Tuesday, July 16, 2024

ARGENTINA | 08-07-2024 13:32

Milei's key reforms, 'Ley de Bases' and fiscal package, become law in Argentina

Day before signing of his ‘Pacto de Mayo’ in Tucumán, President Milei’s government promulgates ‘Ley de Bases’ omnibus bill and accompanying fiscal package into law.

President Javier Milei's flagship economic reforms kicked in on Monday as his government formally promulgated the ‘Ley de Bases’ bill into law.

The sweeping reform push will usher in the privatisation of some state firms, the relaxation of labour laws and a new foreign investment incentive scheme, among other changes. 

The raft of reforms – which contains more than 200 articles and comes with an accompanying fiscal package – was enacted after months of debate and violent protests against the bill, amid a punishing recession and harsh austerity measures that have hit Argentines hard.

Its entry into force comes just a day before President Milei intends to sign a 10-point accord with top national political figures in Tucumán.

Milei, a self-declared "anarcho-capitalist" president, now has the green light to declare a one-year state of economic emergency and assume special powers, disband federal agencies and begin the selling-off of about a dozen public companies.

Other measures deal with weakening labour protections – slammed by left-wing opponents as a licence to fire workers.

The provisions also envision tax, customs and foreign exchange incentives to encourage investment in Argentina, which is wracked by economic crisis and an annual inflation rate of 270 percent.

Milei's government has applied a drastic, all-out fiscal austerity programme since taking office, with the aim of achieving "zero budget deficit" by the end of 2024 to tame chronic inflation. 

But budget cuts, including the paralysis of public works, coupled with a brutal devaluation of the peso by more than half in December, have strangled purchasing power.

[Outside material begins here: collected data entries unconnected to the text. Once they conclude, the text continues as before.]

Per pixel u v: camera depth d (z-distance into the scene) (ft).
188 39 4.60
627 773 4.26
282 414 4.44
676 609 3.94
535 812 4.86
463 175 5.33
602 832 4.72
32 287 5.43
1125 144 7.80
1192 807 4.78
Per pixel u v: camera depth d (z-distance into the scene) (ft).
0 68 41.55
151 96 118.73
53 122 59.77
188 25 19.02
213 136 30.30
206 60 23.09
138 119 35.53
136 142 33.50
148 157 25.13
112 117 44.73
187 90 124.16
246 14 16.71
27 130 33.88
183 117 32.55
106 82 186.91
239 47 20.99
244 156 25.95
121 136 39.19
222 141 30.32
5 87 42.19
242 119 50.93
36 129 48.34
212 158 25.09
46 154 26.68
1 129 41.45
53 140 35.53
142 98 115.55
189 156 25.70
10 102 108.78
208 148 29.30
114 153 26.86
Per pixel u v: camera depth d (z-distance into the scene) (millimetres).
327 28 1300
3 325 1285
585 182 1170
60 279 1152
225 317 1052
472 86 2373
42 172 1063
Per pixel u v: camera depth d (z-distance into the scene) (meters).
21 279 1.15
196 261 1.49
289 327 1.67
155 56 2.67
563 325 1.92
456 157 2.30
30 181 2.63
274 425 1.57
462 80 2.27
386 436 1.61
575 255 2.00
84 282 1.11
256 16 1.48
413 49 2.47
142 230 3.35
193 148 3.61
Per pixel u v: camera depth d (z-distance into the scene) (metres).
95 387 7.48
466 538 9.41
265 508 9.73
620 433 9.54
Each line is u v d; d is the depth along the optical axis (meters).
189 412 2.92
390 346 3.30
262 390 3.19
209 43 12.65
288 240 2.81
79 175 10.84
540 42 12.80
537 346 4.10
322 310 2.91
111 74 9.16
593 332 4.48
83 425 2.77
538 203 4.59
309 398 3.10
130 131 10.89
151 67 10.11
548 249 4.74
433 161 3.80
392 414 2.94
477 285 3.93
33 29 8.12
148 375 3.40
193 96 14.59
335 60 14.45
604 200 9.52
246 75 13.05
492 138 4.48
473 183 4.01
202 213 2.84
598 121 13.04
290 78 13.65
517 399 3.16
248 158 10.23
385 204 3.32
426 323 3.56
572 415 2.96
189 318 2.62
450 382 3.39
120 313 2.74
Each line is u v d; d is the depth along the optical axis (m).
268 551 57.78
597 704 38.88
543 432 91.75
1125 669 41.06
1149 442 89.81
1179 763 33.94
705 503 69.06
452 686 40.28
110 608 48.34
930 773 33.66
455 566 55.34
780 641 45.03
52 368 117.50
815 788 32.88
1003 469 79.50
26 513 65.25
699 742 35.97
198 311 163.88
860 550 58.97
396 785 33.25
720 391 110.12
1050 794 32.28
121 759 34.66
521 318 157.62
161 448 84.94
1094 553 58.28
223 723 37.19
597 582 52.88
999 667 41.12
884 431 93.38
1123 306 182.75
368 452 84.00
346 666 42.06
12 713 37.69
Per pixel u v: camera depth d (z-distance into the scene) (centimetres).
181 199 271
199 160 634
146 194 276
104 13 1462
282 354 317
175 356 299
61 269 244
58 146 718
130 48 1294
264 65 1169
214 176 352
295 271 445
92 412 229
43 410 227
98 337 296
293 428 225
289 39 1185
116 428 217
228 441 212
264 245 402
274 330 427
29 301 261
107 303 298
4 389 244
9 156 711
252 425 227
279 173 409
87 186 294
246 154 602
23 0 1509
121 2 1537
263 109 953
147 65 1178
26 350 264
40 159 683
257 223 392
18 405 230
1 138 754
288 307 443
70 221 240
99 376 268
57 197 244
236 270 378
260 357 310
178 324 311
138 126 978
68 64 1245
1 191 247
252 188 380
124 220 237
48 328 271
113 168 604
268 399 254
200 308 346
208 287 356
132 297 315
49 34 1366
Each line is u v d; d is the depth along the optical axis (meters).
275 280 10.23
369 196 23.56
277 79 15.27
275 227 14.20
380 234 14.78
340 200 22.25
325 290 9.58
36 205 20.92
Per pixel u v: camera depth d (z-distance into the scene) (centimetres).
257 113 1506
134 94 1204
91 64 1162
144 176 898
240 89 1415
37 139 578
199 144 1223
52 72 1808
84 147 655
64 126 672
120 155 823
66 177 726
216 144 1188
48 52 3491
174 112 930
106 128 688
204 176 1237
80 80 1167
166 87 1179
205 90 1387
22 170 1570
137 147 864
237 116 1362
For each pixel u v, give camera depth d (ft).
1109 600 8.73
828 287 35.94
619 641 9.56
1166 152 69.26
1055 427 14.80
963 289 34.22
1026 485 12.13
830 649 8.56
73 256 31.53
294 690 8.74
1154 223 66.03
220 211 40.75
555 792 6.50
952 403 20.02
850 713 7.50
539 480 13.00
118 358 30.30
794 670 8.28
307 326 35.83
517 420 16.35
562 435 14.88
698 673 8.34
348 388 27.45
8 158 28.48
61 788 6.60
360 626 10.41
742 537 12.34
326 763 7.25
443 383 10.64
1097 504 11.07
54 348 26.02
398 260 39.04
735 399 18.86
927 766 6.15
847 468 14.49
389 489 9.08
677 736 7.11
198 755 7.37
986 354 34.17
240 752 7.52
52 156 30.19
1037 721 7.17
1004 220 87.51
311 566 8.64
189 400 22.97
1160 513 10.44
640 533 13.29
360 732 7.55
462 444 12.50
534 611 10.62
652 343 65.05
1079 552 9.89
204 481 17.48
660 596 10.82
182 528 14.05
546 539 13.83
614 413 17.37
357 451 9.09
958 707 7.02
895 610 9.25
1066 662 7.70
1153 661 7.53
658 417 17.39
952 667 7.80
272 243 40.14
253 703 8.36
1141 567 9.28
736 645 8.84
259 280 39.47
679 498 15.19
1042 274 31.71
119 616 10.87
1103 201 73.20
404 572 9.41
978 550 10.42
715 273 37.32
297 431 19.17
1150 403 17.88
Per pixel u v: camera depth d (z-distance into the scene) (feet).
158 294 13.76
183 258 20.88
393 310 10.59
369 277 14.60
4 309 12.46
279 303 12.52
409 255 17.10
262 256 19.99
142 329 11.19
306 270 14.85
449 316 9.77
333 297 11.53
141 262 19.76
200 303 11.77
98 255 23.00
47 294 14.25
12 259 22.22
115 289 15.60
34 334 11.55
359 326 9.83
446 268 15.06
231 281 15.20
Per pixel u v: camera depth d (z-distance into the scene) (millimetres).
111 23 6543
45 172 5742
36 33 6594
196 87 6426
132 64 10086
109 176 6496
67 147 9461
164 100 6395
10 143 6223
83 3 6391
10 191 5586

The International Monetary Fund expects Argentina's economy to contract by 3.5 percent this year, while some private estimates put the figure even higher.

A fiery outsider who found fame as a panellist on TV shows, Milei took office in December after sweeping to power on a wave of deep discontent with traditional parties unable to curb government spending and soaring inflation. 

Monthly inflation is now at its lowest point in two-and-a-half years, driven by a drop in consumption as the economy slumps.

On Tuesday, Milei has called on all political forces to sign a 10-point pact for a "new economic order" in Argentina, coinciding with the celebration of the country's independence day.

The pact includes a commitment to "non-negotiable fiscal balance," a steep reduction in public spending, fresh discussion of federal tax sharing, the protection of private property, modern labour reforms and opening to the international market.

It is due to be signed at San Miguel de Tucumán, the capital of Tucumán Province, at the turn of midnight, where the declaration of independence was signed on July 9, 1816.

Several governors have said they will not attend. Members of the Supreme Court and opposition lawmakers also do not plan to sign Milei’s ideological declaration.

Former Peronist presidents Eduardo Duhalde (2002-2003), Cristina Fernández Kirchner (2007-2011/ 2011-2015) and Alberto Fernández (2019-2023) have declined to attend, though right-wing former president Mauricio Macri (2015-2019) has confirmed he will.

Although they back its content, a number of lawmakers who are close to the government and have supported in Congress, say they will refuse to sign.

"There is a need for dialogue between the government and Congress and so far this has not existed – there has been a very aggressive treatment" from the Executive branch, said veteran lawmaker Miguel Ángel Pichetto, the leader of the allied Hacemos Coalición Federal party, on Monday.

Milei has regularly insulted lawmakers, branding Congress a "nest of rats."

The President initially intended to have his accord inked back in May, but his reforms were not approved until June 28.

After the signing in Tucumán, Argentina’s Independence Day celebrations will move to Buenos Aires where Milei will oversee a military parade.